But I walked all over Israel, up and down and all over... so... I can handle Montreal.
Honestly, I'm totally excited not for even sightseeing, but the hotel!.... I love high end hotels.
I love the hotel, and we're staying at the Ritz Carlton, I wanted the St. James which is the best one there, but they were booked.
But the Ritz will do, boy I'm so excited for the hotel and the comfy bed. omg..
When we went to Paris for our 21st birthdays, the bed in our amazing hotel, was seriously the most comfy one I've ever slept in and wished I could have bought it and brought it back to NY.
My point of the story is, walking Montreal, will be great for keeping up with exercise. Plus Chrissie works out and our hotel has a gym, and if she goes, I'll go.
I'm excited to get away, I've another trip to Montreal in the summer, and Los Angeles trip and so on....
therefore this weight issues needs to continue .... working because I'm a million things on my plate.
I don't know what the hell is with me, I don't even enjoy a lot of the foods I loved, yet ....finding myself eating junk, and knowing it doesn't taste good...
----
- LIST OF TASKS:
1. Rewrite the Montreal trip post, starting with "But I walked" and going on through "high end hotels.", with "Montreal" changed to "Quebec City".
2. In the Montreal trip post, which hotel did the writer want but couldn't get because it was booked?
3. Write what comes next in the Montreal trip post.
----
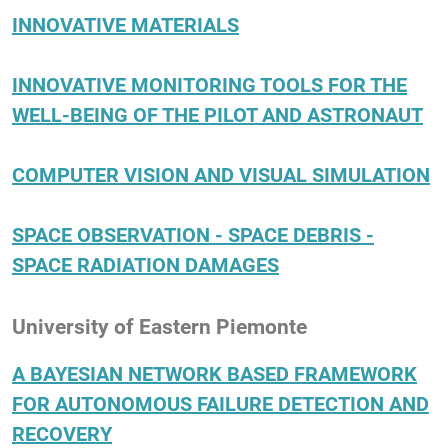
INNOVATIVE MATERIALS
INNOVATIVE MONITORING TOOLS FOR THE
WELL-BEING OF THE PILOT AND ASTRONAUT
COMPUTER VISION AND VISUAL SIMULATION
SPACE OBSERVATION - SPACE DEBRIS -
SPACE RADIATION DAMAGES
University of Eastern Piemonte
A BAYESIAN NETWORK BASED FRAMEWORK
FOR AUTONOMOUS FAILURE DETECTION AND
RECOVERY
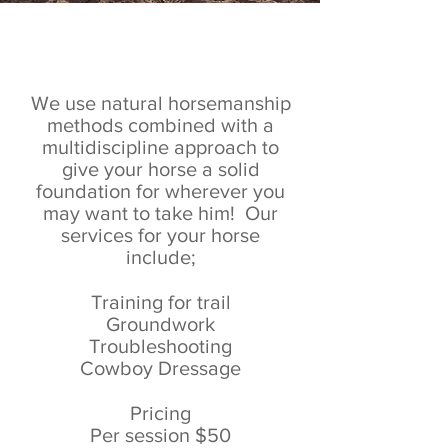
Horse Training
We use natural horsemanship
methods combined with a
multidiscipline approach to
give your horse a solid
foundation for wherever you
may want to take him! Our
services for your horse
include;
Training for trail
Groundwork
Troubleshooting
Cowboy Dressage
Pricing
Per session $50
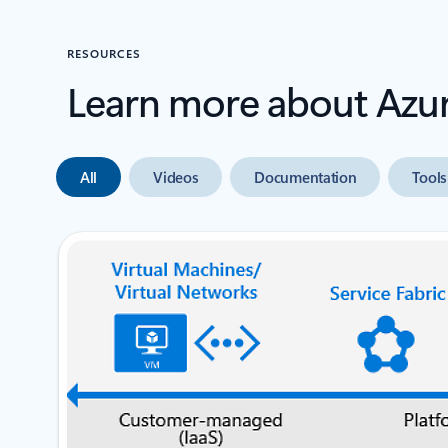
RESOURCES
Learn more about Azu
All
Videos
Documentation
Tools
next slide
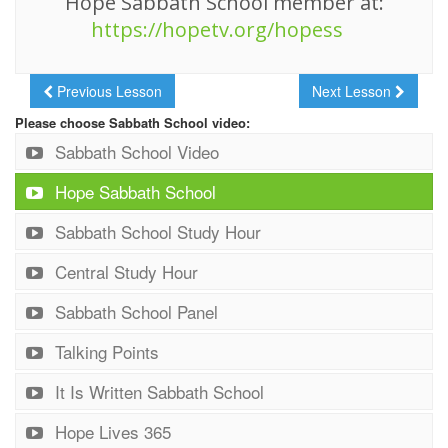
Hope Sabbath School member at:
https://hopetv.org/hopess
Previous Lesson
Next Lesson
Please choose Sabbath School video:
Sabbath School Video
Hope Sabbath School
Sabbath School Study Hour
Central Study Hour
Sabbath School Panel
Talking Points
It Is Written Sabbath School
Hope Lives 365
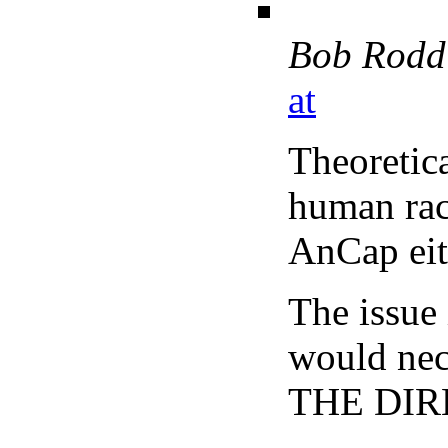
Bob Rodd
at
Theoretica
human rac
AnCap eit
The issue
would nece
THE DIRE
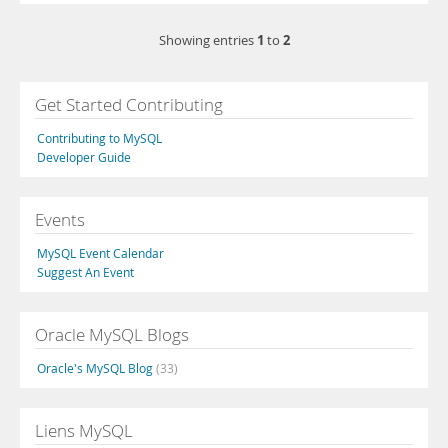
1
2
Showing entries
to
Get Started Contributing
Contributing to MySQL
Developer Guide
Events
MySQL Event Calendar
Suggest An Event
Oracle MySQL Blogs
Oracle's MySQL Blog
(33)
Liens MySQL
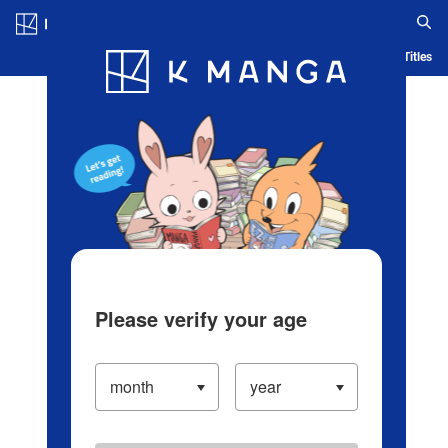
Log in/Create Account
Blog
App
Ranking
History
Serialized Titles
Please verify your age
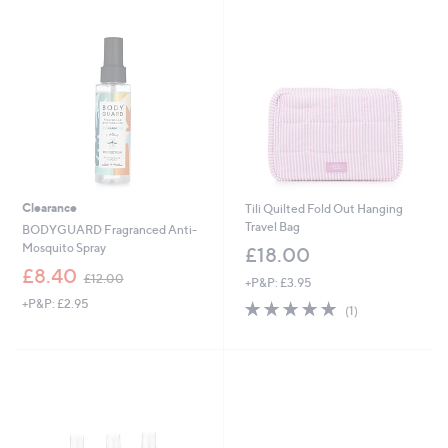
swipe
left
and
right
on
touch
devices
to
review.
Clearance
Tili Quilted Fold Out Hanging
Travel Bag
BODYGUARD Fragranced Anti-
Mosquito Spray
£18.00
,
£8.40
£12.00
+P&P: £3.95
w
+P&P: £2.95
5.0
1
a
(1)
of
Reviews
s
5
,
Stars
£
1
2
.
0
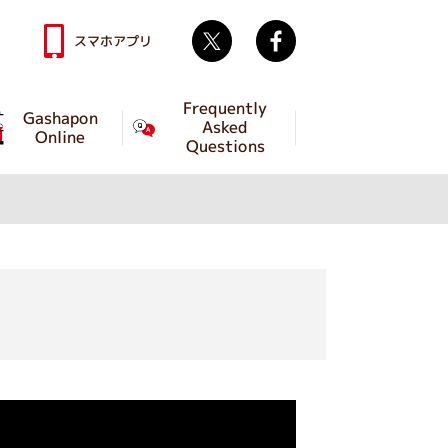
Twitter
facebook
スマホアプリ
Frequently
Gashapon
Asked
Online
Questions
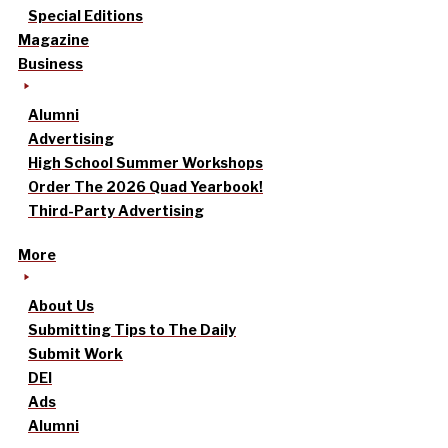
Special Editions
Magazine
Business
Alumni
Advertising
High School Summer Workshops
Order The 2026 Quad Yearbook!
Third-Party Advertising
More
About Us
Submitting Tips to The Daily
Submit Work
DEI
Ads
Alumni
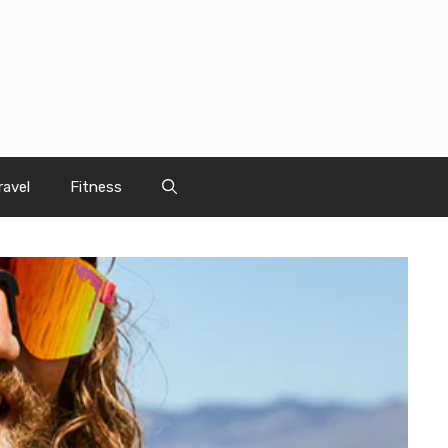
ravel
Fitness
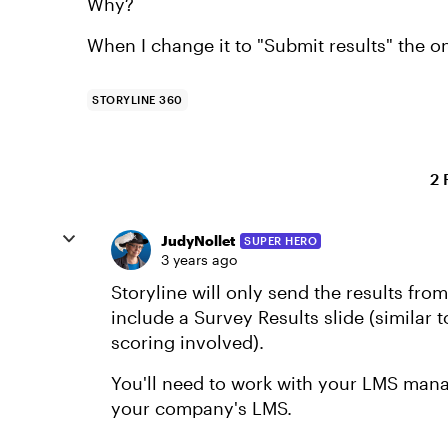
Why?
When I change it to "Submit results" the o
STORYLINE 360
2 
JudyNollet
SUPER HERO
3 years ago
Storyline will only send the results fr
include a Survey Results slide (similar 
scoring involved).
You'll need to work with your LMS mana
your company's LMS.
----
- RESPONSES TO THE EXERCISE:
1.
But I walked all over Israel, up and down and all over... so... I can handle Quebec City.
Honestly, I'm totally excited not for even sightseeing, but the hotel!.... I love high end hotels.

2. The St. James.

3.
so with that and any food I'm eating ... I'm trying to remind myself that I'm stuffed or if I don't want it, and it's in front of me...get rid of it.
I'm also trying this thing I saw on TV, in between bites, put your knife and fork down...interesting.
Check out the new weight loss, hellllo.
I am in love with lifting my 8lbs weights, doing my arms is my new favorite.
I've been so busy that at 7am right now, it's truly the first time I'm able to sit down and type and update.
I went to dinner with one of my dearest friends, I'd met in college.
Our schedules are so...opposite..I actually took off from work to see her tonight, it had been months since our last get together.
So besides catching up on our lives, it was one of those dinners. About a month ago she and her boyfriend of 4yrs broke up. We sat at the same restaurant as we did a year or so ago when I spilled my guts of my break up to her. But things are alright....It's funning...I'd forgotten about her, in the sense that she's also battles a weight problem, I'd say she's around 200lbs give or take. She's my heavy friend, my partner in crime when it comes to battling delicious foods. We're supportive of each other when we're being healthy or being ...not so healthy. The moral of the story in the end of tonight was that she's working out like crazy, since she's in break up mode....and she said this...
"since the break up, the gym is my new boyfriend"
I like that..the gym is my boyfriend, I'm seeing the gym, he's my happiness, he's my love. That's what i'm calling it.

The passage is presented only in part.